EXERCISE: Write the next part of the text on principal component analysis, picking up after its final sentence and keeping its notation.

Segment Start: TEXT PASSAGE

PCA goal: find \(\mathbf{u}^*\) that maximizes \(\mathbf{u}^T\Sigma\mathbf{u}\) subject to \(\|\mathbf{u}\|=1\).

20.1.2 Deriving the First Principal Component

Introduce a Lagrange multiplier \(\lambda\) for the constraint \(\mathbf{u}^T\mathbf{u}=1\):

\[\mathcal{L}(\mathbf{u}, \lambda) = \mathbf{u}^T\Sigma\mathbf{u} - \lambda(\mathbf{u}^T\mathbf{u} - 1).\]

Setting \(\partial\mathcal{L}/\partial\mathbf{u} = \mathbf{0}\):

\[\boxed{\Sigma\mathbf{u} = \lambda\mathbf{u}.}\]

The maximum-variance direction must be an eigenvector of the sample covariance matrix, and the variance achieved equals the corresponding eigenvalue \(\lambda\):

\[\text{Var}(\mathbf{u}^*) = (\mathbf{u}^*)^T\Sigma\mathbf{u}^* = (\mathbf{u}^*)^T\lambda\mathbf{u}^* = \lambda.\]

To maximize, we pick \(\mathbf{u}^* = \mathbf{q}_1\), the eigenvector associated with the largest eigenvalue \(\lambda_1\).

Segment End: TEXT PASSAGE
Segment Start: SUPPLIED DATA

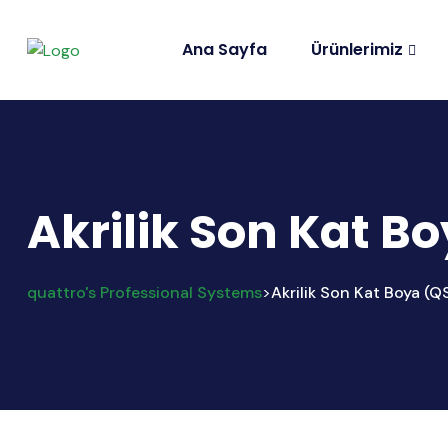
Ana Sayfa
Ürünlerimiz
Akrilik Son Kat B
quattro's Professional Systems
Akrilik Son Kat Boya (
>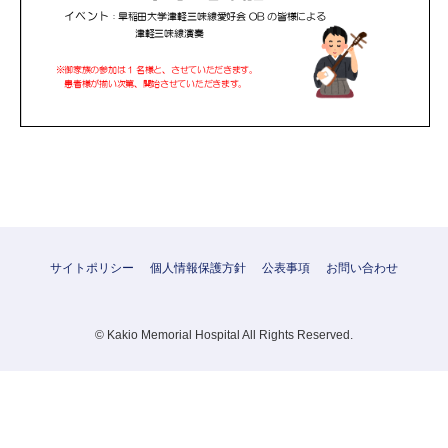
サイトポリシー
個人情報保護方針
公表事項
お問い合わせ
© Kakio Memorial Hospital All Rights Reserved.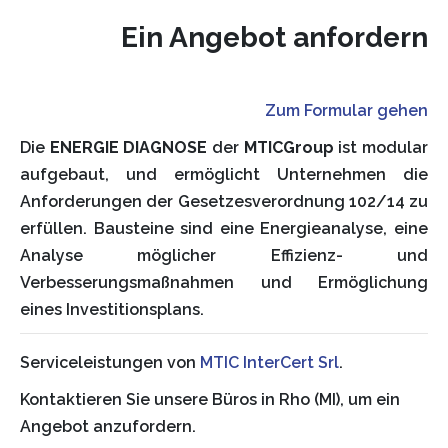
Ein Angebot anfordern
Zum Formular gehen
Die
ENERGIE DIAGNOSE
der
MTIC
Group
ist modular
aufgebaut, und ermöglicht Unternehmen die
Anforderungen der Gesetzesverordnung 102/14 zu
erfüllen. Bausteine sind eine Energieanalyse, eine
Analyse möglicher Effizienz- und
Verbesserungsmaßnahmen und Ermöglichung
eines Investitionsplans.
Serviceleistungen von
MTIC InterCert Srl
.
Kontaktieren Sie unsere Büros in Rho (MI), um ein
Angebot anzufordern.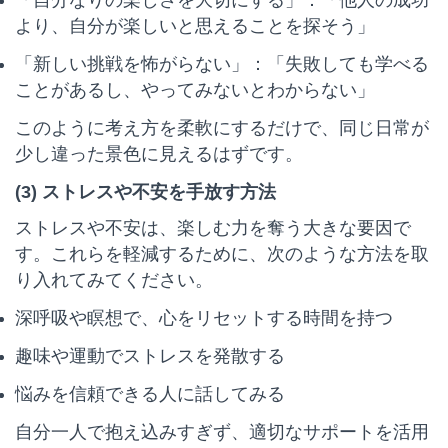
「自分なりの楽しさを大切にする」：「他人の成功
より、自分が楽しいと思えることを探そう」
「新しい挑戦を怖がらない」：「失敗しても学べる
ことがあるし、やってみないとわからない」
このように考え方を柔軟にするだけで、同じ日常が
少し違った景色に見えるはずです。
(3) ストレスや不安を手放す方法
ストレスや不安は、楽しむ力を奪う大きな要因で
す。これらを軽減するために、次のような方法を取
り入れてみてください。
深呼吸や瞑想で、心をリセットする時間を持つ
趣味や運動でストレスを発散する
悩みを信頼できる人に話してみる
自分一人で抱え込みすぎず、適切なサポートを活用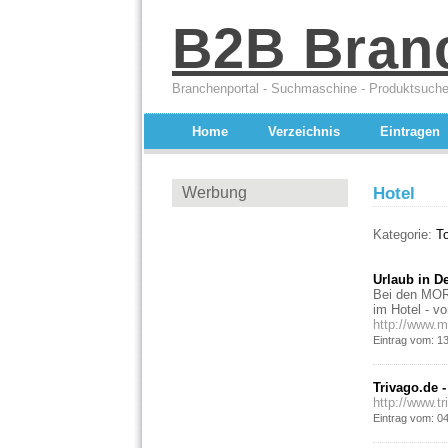
B2B Bran
Branchenportal - Suchmaschine - Produktsuche
Home
Verzeichnis
Eintragen
Werbung
Hotel
Kategorie:
To
Urlaub in 
Bei den MOR
im Hotel - vo
http://www.m
Eintrag vom: 1
Trivago.de -
http://www.tr
Eintrag vom: 0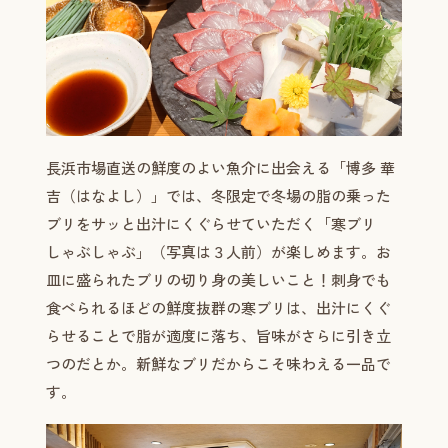
長浜市場直送の鮮度のよい魚介に出会える「博多 華
吉（はなよし）」では、冬限定で冬場の脂の乗った
ブリをサッと出汁にくぐらせていただく「寒ブリ
しゃぶしゃぶ」（写真は３人前）が楽しめます。お
皿に盛られたブリの切り身の美しいこと！刺身でも
食べられるほどの鮮度抜群の寒ブリは、出汁にくぐ
らせることで脂が適度に落ち、旨味がさらに引き立
つのだとか。新鮮なブリだからこそ味わえる一品で
す。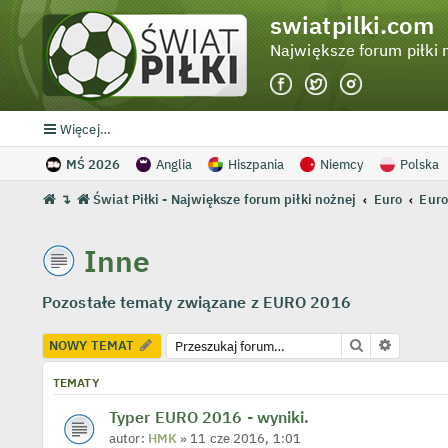
swiatpilki.com
Największe forum piłki 
Więcej…
MŚ 2026
Anglia
Hiszpania
Niemcy
Polska
↴
Świat Piłki - Największe forum piłki nożnej
Euro
Euro
Inne
Pozostałe tematy związane z EURO 2016
Szukaj
Wyszuki
NOWY TEMAT
TEMATY
Typer EURO 2016 - wyniki.
autor:
HMK
» 11 cze 2016, 1:01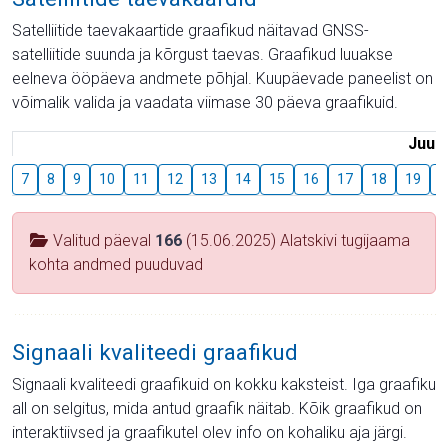
Satelliitide taevakaartide graafikud näitavad GNSS-
satelliitide suunda ja kõrgust taevas. Graafikud luuakse
eelneva ööpäeva andmete põhjal. Kuupäevade paneelist on
võimalik valida ja vaadata viimase 30 päeva graafikuid.
Juuli
7
8
9
10
11
12
13
14
15
16
17
18
19
2
Valitud päeval
166
(15.06.2025) Alatskivi tugijaama
kohta andmed puuduvad
Signaali kvaliteedi graafikud
Signaali kvaliteedi graafikuid on kokku kaksteist. Iga graafiku
all on selgitus, mida antud graafik näitab. Kõik graafikud on
interaktiivsed ja graafikutel olev info on kohaliku aja järgi.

Segment End: SUPPLIED DATA

EXPECTED ANSWER:
20.1.3 The Full PC Decomposition

The same argument, applied to the residual \(\tilde{X} - \tilde{X}\mathbf{q}_1\mathbf{q}_1^T\) (i.e., constrain \(\mathbf{u} \perp \mathbf{q}_1\)), yields the second principal component \(\mathbf{q}_2\) (eigenvector for \(\lambda_2\)), and so on.

The spectral decomposition of \(\Sigma\) (§14.3) delivers all components at once:

\[\Sigma = Q\Lambda Q^T, \qquad Q = [\mathbf{q}_1 \mid \cdots \mid \mathbf{q}_p],\quad \Lambda = \text{diag}(\lambda_1, \ldots, \lambda_p), \quad \lambda_1 \ge \cdots \ge \lambda_p \ge 0.\]

The \(k\)-dimensional PCA subspace is \(\text{span}\{\mathbf{q}_1, \ldots, \mathbf{q}_k\}\), the span of the top \(k\) eigenvectors. It captures the directions of greatest variance and is the best rank-\(k\) linear approximation to the data (§18.3, Eckart–Young).

20.1.4 Numerical Example

import numpy as np

rng = np.random.default_rng(201)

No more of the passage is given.